DATA RECORDS -

=====

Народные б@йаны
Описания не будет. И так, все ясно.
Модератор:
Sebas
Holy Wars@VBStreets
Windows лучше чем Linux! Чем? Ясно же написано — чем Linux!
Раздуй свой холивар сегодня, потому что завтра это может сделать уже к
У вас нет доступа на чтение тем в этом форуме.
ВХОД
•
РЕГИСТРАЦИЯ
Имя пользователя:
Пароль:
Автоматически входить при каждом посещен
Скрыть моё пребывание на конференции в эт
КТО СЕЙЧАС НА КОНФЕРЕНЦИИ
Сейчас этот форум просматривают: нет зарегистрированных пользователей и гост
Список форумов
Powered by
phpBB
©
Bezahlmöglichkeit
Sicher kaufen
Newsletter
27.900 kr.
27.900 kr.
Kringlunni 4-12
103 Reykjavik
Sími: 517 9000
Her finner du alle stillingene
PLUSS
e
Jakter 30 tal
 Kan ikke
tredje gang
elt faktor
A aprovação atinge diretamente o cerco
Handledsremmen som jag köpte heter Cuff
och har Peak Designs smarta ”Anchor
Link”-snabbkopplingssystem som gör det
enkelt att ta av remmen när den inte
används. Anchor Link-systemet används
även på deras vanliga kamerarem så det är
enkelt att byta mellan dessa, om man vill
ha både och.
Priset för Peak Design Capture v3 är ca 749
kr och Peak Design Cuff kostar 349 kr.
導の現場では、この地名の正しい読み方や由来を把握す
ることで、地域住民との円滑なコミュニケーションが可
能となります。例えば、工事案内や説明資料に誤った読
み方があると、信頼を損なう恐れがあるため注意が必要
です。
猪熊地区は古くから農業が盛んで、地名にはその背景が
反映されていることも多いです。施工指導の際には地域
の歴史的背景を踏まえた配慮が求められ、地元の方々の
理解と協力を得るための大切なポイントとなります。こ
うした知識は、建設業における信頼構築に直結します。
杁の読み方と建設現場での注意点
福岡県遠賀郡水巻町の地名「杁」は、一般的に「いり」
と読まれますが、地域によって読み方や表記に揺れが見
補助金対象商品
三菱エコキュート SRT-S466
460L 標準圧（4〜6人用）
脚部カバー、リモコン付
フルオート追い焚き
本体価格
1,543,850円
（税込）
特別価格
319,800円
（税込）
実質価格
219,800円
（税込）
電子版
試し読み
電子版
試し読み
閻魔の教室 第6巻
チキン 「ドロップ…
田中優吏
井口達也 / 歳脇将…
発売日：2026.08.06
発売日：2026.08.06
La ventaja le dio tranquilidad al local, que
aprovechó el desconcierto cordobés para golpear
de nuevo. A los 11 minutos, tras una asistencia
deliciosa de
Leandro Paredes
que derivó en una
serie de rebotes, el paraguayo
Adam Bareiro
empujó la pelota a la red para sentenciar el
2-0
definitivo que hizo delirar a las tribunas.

=====

ACTION ITEM -
The first line of the records begins the span, and the line containing "Bezahlmöglichkeit" ends it. Reproduce that span exactly, both ends included.

WRITTEN RESPONSE -
Народные б@йаны
Описания не будет. И так, все ясно.
Модератор:
Sebas
Holy Wars@VBStreets
Windows лучше чем Linux! Чем? Ясно же написано — чем Linux!
Раздуй свой холивар сегодня, потому что завтра это может сделать уже к
У вас нет доступа на чтение тем в этом форуме.
ВХОД
•
РЕГИСТРАЦИЯ
Имя пользователя:
Пароль:
Автоматически входить при каждом посещен
Скрыть моё пребывание на конференции в эт
КТО СЕЙЧАС НА КОНФЕРЕНЦИИ
Сейчас этот форум просматривают: нет зарегистрированных пользователей и гост
Список форумов
Powered by
phpBB
©
Bezahlmöglichkeit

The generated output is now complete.